Une vague d’émotion pure
Le désarroi et l’intense sensation de manque que nous ressentons parfois après la mort d’un animal, c’est le revers de tout ce qu’il nous a apporté de positif à tant d’égards, poursuit la psychologue. Bien des amis des animaux se reconnaîtront certainement dans le ressenti d’Antoinnette Scheulderman: « Alors que je suis anxieuse de nature, Bubbels me montrait comment aborder chaque journée sans peur et la croquer à pleine dents. Les animaux nous comprennent souvent sans avoir besoin de mots. Ils nous acceptent tels que nous sommes, avec toutes nos imperfections. Bubbles me donnait à chaque fois une leçon de patience, alors que ce n’est pas franchement ma qualité première – et la flexibilité non plus. Mais avec un animal, en particulier un chien, on n’a pas le choix. » Et elle souligne: « La meilleure description que j’aie jamais entendue de l’émotion que l’on peut ressentir face à son compagnon à quatre pattes vient du présentateur belge et grand ami des animaux Chris Dusauchoit : ‘Parfois, quand mon chien me regarde, je suis envahi par une vague d’émotion pure, comme si un liquide chaud me coulait dans les veines’. »

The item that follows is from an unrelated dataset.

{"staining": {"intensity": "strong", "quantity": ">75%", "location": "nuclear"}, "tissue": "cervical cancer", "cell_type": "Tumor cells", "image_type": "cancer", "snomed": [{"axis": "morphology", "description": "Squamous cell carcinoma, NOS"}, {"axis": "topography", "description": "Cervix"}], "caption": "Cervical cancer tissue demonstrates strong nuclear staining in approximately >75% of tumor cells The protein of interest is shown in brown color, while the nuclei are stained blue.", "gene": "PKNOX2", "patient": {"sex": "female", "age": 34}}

En reprendre un, malgré tout?
« La recherche affirme depuis longtemps qu’avoir un animal de compagnie contribue à notre bien-être global, reprend Nienke Endenburg. Prenons donc au sérieux le chagrin que les gens ressentent parfois encore bien longtemps après la mort de leur animal de compagnie… et ce même s’ils en ont repris un autre, comme le font bien des amis des animaux. Cela ne signifie en effet pas qu’ils ne pleurent plus leur ancien compagnon. » Comme l’affirme si bien Antoinnette Scheulderman: « Dizzy, c’est un nouvel amour qui ne remplace pas l’ancien. » Ou, pour reprendre les mots de la romancière américaine Erica Jong: « Les chiens entrent dans notre vie pour nous apprendre l’amour et la loyauté, ils en sortent pour nous apprendre le deuil. Un nouveau chien ne remplace jamais l’ancien, il ne fait qu’agrandir le coeur. Ceux qui ont aimé beaucoup de chiens ont un coeur immense ».